Alors, sur scène, entre imaginaire et réalité, entre comique et tragique, Hanane Hajj Ali nous conte ses “Médée” . De façon un brin parodique, la Médée fictive trahie par Jason, la magicienne maléfique, l’impitoyable tueuse de la mythologie grecque. De façon beaucoup plus grave et sérieuse, faisant sourdre l’émotion de son public, ses “Médée” réelles, libanaises et contemporaines. C’est l’histoire restée mystérieuse et controversée d’Yvonne, mère de famille qui, en 2009, assassina ses trois filles avant de se donner la mort. C’est le drame de Zahra, jeune femme traditionnelle, qui à la suite de l’homme aimé suivit un parcours religieux islamiste. Qui, après l’abandon de son mari, éleva seule ses trois fils en les prédestinant au martyre guerrier. La mort, ou le sacrifice, comme seul moyen d’échapper aux souffrances et violences de la vie. Dans cet esprit sera lue la très sensible lettre d’amour et d’explication qu’avant de se suicider, en 1941, l’écrivaine britannique Virginia Woolf destina à son mari. Voilée, dévoilée, les voiles que l’on met ou rejette, la perruque de même, les vêtements qu’on endosse ou défait, le maquillage appliqué ou fondu, le rire et les larmes, tout nous dit l’ambiguïté de nos existences de femmes.

* **À faire**:
(A) Traduisez en anglais cette phrase du texte sur le spectacle de Hanane Hajj Ali : « Alors, sur scène, entre imaginaire et réalité, entre comique et tragique, Hanane Hajj Ali nous conte ses “Médée”. »
(B) Rédigez la suite du texte sur le spectacle de Hanane Hajj Ali, à partir de sa dernière phrase.
Vous n'aurez pas besoin des données pour ce travail.

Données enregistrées

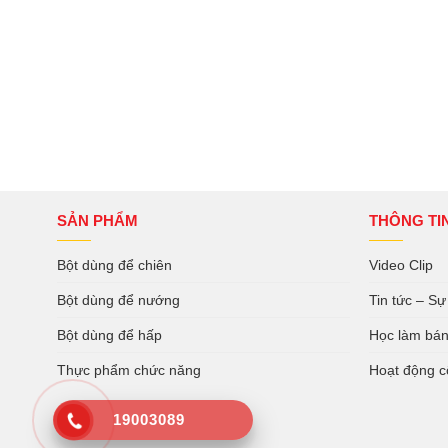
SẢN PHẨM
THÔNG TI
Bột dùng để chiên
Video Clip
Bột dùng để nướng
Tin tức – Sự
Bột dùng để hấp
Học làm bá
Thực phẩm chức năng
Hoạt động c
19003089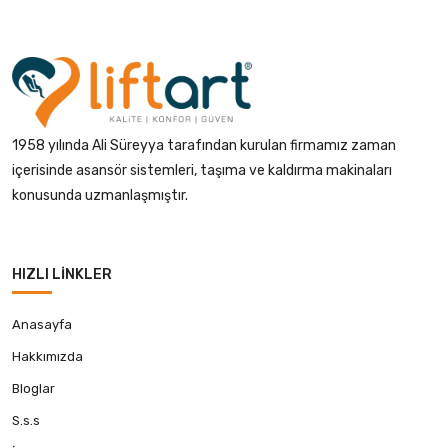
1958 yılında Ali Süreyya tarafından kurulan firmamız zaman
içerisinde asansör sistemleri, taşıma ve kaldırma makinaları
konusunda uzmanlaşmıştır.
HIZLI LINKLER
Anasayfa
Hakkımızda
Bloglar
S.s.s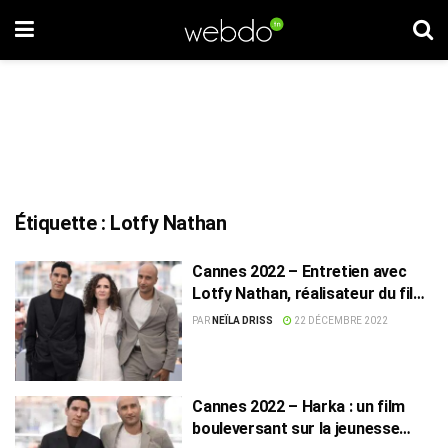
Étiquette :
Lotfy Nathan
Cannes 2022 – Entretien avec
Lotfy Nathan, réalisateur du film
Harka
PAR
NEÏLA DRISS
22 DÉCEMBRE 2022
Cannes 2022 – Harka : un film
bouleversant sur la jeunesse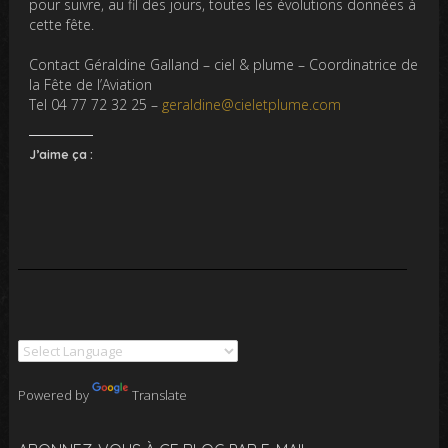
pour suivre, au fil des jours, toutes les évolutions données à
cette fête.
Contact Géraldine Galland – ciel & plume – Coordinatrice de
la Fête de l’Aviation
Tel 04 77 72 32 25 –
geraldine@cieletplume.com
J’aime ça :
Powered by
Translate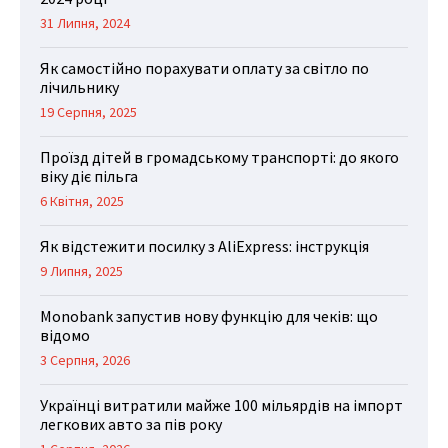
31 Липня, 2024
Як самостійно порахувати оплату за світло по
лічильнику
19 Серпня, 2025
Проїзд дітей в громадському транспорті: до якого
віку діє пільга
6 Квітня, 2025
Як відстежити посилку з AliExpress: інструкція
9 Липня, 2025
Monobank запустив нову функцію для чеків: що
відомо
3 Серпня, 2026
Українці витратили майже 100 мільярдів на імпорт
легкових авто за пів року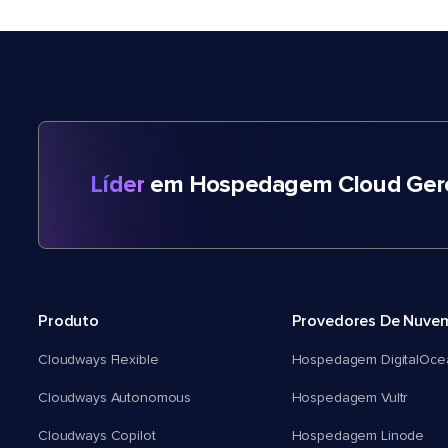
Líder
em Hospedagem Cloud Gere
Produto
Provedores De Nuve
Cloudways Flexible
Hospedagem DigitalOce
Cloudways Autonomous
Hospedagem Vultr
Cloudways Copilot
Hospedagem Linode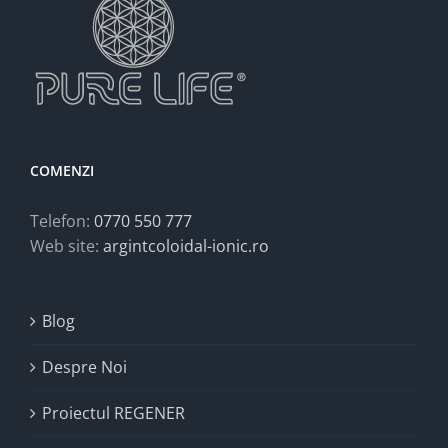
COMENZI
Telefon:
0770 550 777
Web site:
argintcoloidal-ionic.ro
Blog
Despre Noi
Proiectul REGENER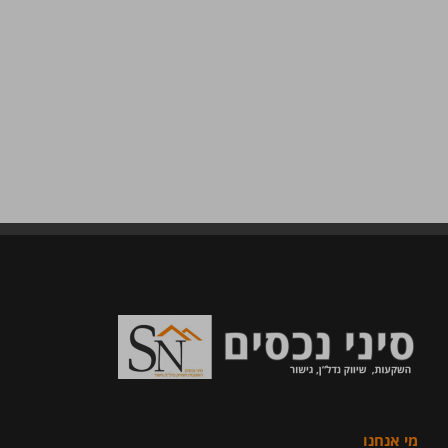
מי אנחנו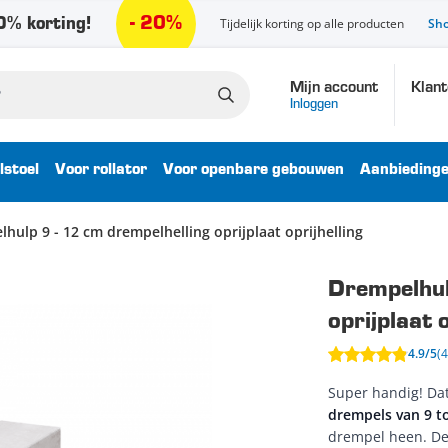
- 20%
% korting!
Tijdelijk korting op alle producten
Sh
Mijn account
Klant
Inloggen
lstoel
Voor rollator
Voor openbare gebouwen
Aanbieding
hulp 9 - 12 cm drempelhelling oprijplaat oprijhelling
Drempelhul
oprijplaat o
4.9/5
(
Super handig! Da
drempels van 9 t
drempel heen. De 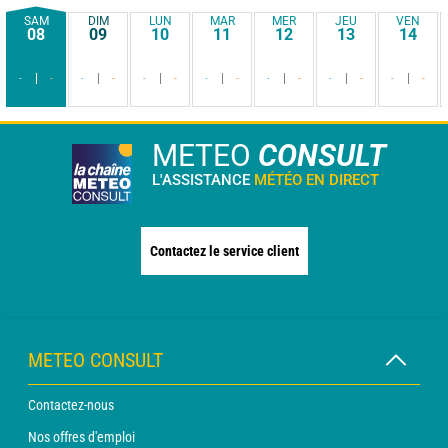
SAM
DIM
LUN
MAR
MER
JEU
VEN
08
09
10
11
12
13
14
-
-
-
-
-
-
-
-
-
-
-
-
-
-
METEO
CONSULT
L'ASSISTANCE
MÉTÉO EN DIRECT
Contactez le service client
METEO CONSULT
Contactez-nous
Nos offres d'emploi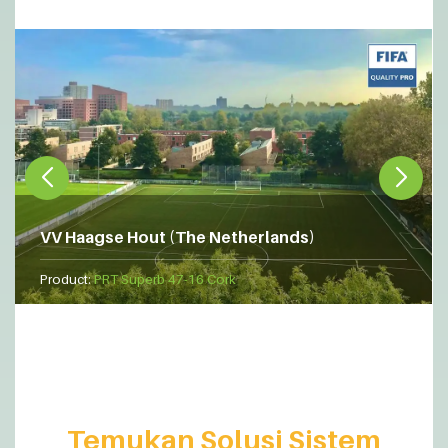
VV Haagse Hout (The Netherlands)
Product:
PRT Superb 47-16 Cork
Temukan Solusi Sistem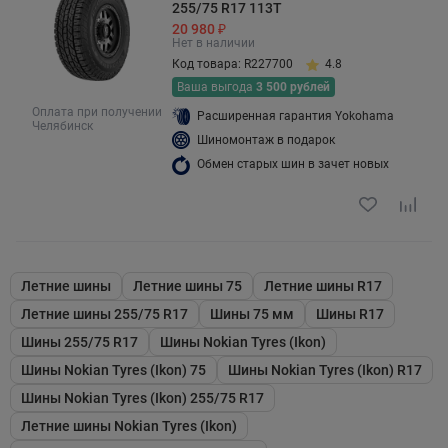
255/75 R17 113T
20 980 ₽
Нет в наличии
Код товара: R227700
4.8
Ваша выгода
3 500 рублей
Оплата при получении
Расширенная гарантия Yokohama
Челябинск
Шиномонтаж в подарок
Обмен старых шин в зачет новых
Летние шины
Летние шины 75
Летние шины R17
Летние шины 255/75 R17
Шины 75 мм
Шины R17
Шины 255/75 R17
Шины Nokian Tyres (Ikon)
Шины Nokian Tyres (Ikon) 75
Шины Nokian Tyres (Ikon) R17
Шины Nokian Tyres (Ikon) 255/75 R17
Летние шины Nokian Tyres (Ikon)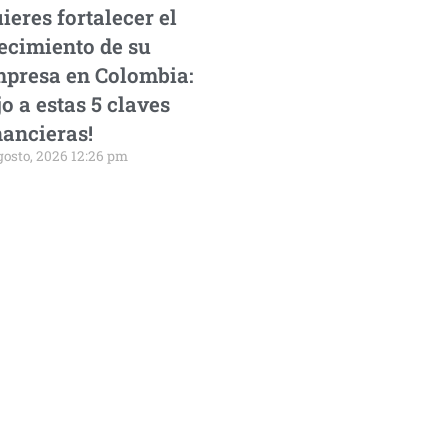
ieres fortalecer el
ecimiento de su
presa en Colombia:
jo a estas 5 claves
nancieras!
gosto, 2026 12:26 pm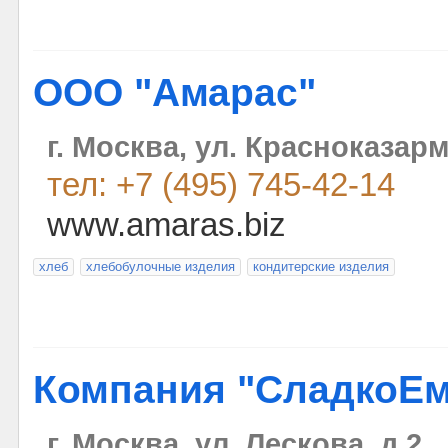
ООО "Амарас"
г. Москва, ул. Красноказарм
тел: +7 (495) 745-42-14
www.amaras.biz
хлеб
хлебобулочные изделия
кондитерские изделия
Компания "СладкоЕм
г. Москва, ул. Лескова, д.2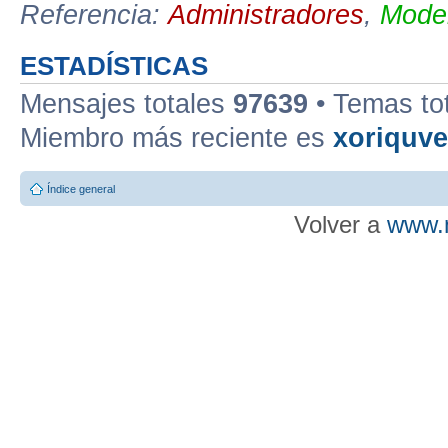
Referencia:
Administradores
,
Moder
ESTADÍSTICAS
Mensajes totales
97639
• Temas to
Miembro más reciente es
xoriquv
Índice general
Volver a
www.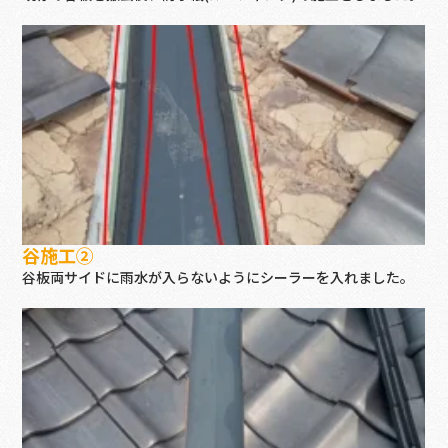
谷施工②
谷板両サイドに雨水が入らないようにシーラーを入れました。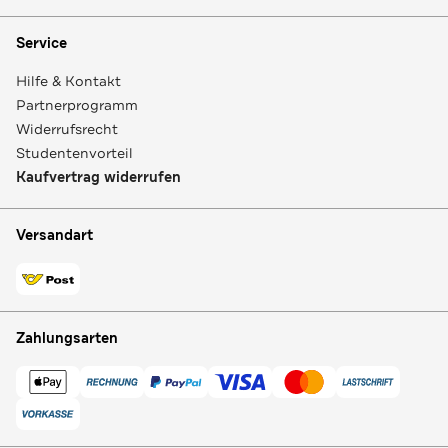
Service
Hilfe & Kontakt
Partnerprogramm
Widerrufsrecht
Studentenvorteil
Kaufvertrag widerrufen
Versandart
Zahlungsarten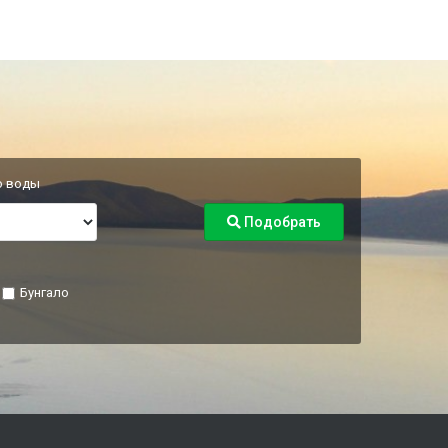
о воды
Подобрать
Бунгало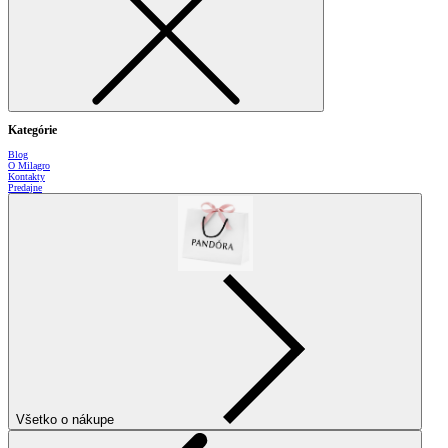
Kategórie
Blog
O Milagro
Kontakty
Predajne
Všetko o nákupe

* **Réponses par numéro**:
(A) So, on stage, between imagination and reality, between comedy and tragedy, Hanane Hajj Ali tells us about her "Medeas."

(B)
Le dynamisme, l’énergie, la vitalité dont la comédienne fait preuve, elle les explique en disant « puiser dans la sève du sol à chaque catastrophe ». Pour avoir toujours la force de dénoncer et abattre les préjugés, sur les scènes de par le monde, au Festival Off puis In d’Avignon comme au festival d’Almada. Pour dénoncer les stéréotypes dont on charge les femmes dans le monde arabe. Pour rendre hommage aux femmes libanaises, aux mères libanaises, et à Beyrouth. Telle est l’ambition reconnue de Hanane Hajj Ali, et il faut dire qu’elle réussit dans cette entreprise généreuse, humaniste, quand bien même, selon ses propres dires, « si le théâtre ne change pas le monde, il aide à changer les esprits » !

P.S : il est possible après le spectacle de se procurer le texte du monologue, en arabe, anglais et français, pour « aider à la liberté d’expression au Liban ».